Goal A — According to the passage on triangular numbers, why is 3 a triangular number? Answer in one to three sentences.
Goal B — Reproduce the passage on triangular numbers from "4 squared = 10;" to "property of numbers.".
Goal C — Resume the passage on triangular numbers from the point where it stops.

=== Page extract ===

## A STUDY IN THRIFT.

(

Money Puzzles)

Certain numbers are called triangular, because if they are taken to

represent counters or coins they may be laid out on the table so as to

form triangles. The number 1 is always regarded as triangular, just as 1

is a square and a cube number. Place one counter on the table--that is,

the first triangular number. Now place two more counters beneath it, and

you have a triangle of three counters; therefore 3 is triangular. Next

place a row of three more counters, and you have a triangle of six

counters; therefore 6 is triangular. We see that every row of counters

that we add, containing just one more counter than the row above it,

makes a larger triangle.

Now, half the sum of any number and its square is always a triangular

number. Thus half of 2 + 2 squared = 3; half of 3 + 3 squared = 6; half of 4 +

4 squared = 10; half of 5 + 5 squared= 15; and so on. So if we want to form a

triangle with 8 counters on each side we shall require half of 8 +

8 squared, or 36 counters. This is a pretty little property of numbers.

=== Data rows ===

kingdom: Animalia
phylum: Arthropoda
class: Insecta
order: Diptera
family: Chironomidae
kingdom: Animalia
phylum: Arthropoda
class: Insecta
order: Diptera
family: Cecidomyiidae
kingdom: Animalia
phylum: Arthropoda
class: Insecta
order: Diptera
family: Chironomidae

===
=== Data rows ===

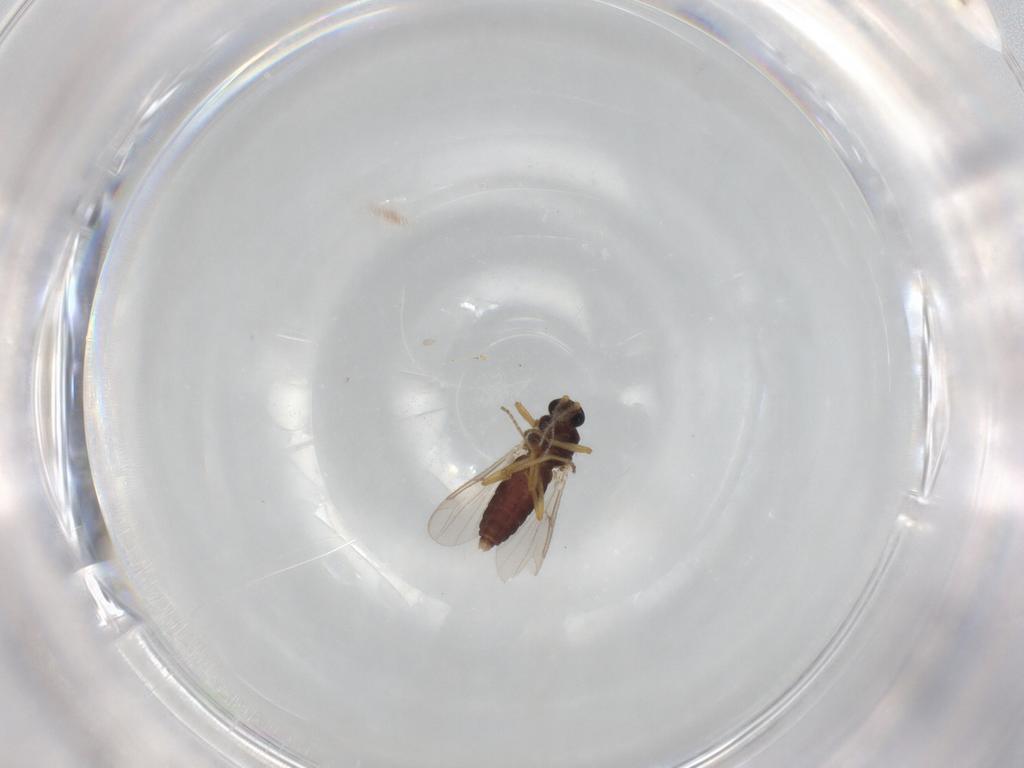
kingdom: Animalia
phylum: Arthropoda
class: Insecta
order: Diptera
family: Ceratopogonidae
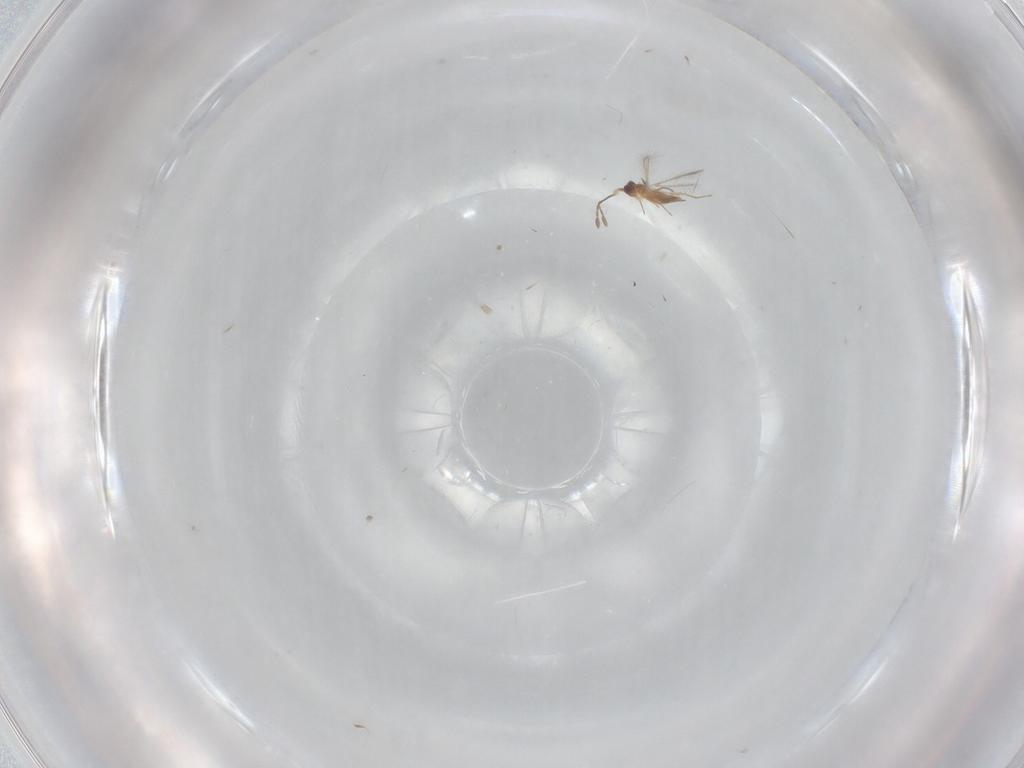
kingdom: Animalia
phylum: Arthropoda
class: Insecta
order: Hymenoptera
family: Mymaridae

===
=== Data rows ===

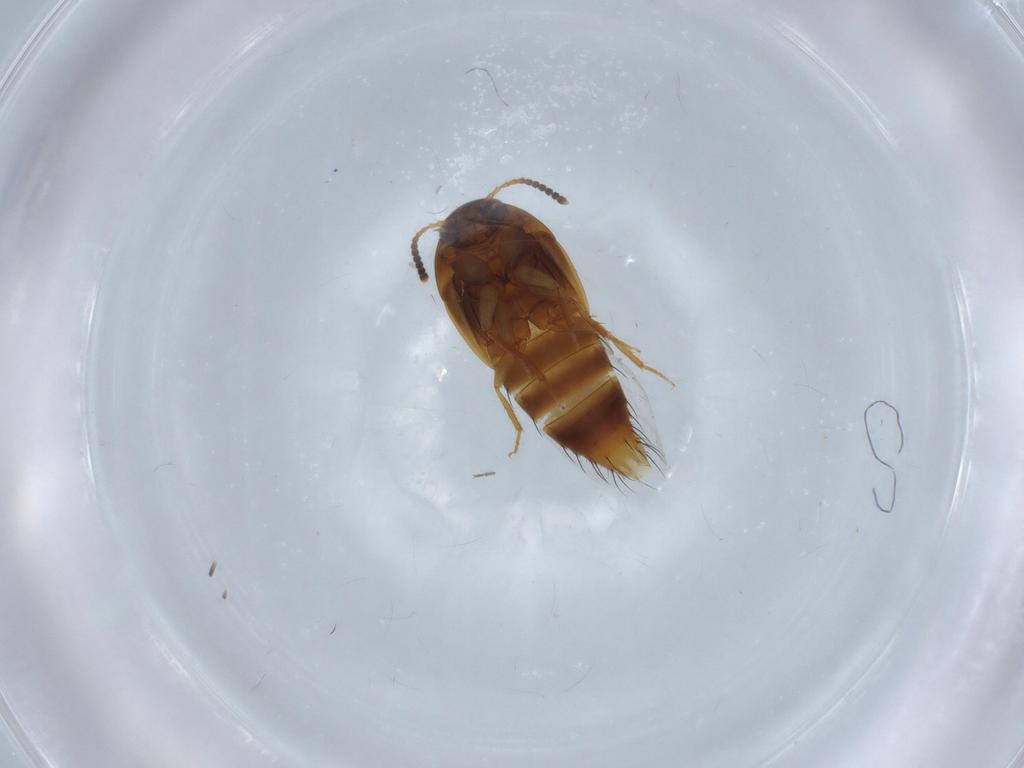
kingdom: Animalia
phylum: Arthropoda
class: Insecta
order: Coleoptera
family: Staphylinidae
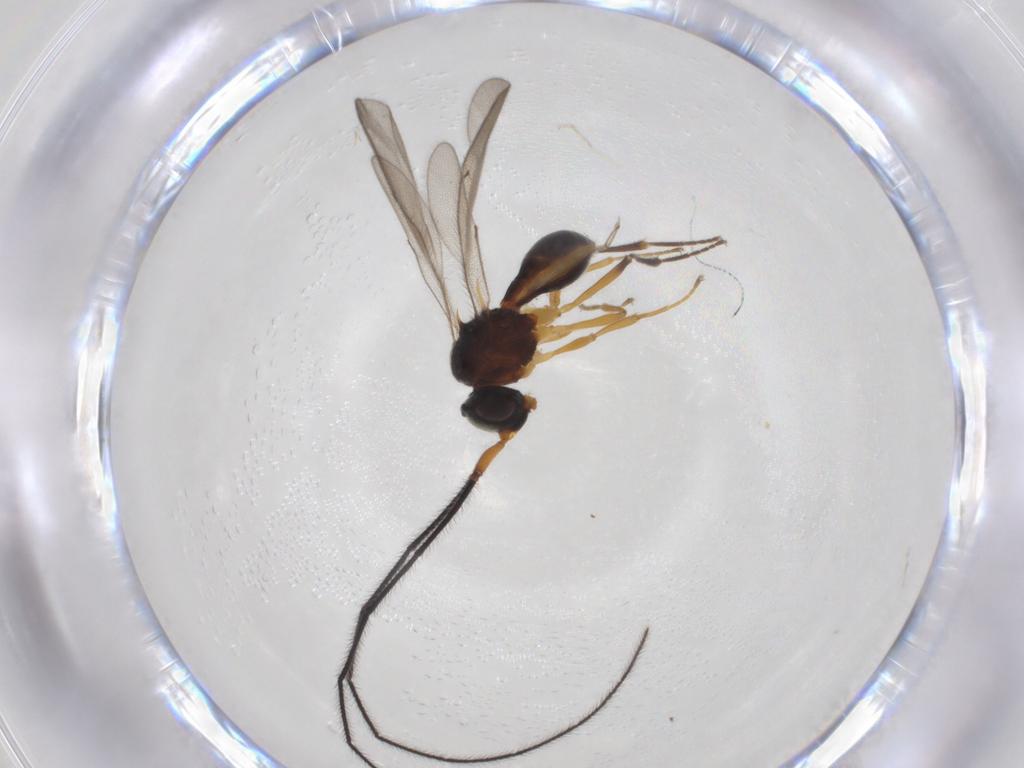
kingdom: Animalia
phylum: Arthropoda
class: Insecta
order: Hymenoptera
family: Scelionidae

===

Exercise answer A — Placing two more counters beneath a single counter on the table forms a triangle of three counters. That is why 3 counts as triangular.

Exercise answer B —
4 squared = 10; half of 5 + 5 squared= 15; and so on. So if we want to form a

triangle with 8 counters on each side we shall require half of 8 +

8 squared, or 36 counters. This is a pretty little property of numbers.

Exercise answer C —
Before going further, I will here say that if the reader refers to the

"Stonemason's Problem" (No. 135) he will remember that the sum of any

number of consecutive cubes beginning with 1 is always a square, and

these form the series 1 squared, 3 squared, 6 squared, 10 squared, etc. It will now be understood

when I say that one of the keys to the puzzle was the fact that these

are always the squares of triangular numbers--that is, the squares of 1,

3, 6, 10, 15, 21, 28, etc., any of which numbers we have seen will form

a triangle.

Every whole number is either triangular, or the sum of two triangular

numbers or the sum of three triangular numbers. That is, if we take any

number we choose we can always form one, two, or three triangles with

them. The number 1 will obviously, and uniquely, only form one triangle;

some numbers will only form two triangles (as 2, 4, 11, etc.); some

numbers will only form three triangles (as 5, 8, 14, etc.). Then, again,

some numbers will form both one and two triangles (as 6), others both

one and three triangles (as 3 and 10), others both two and three

triangles (as 7 and 9), while some numbers (like 21) will form one, two,

or three triangles, as we desire. Now for a little puzzle in triangular

numbers.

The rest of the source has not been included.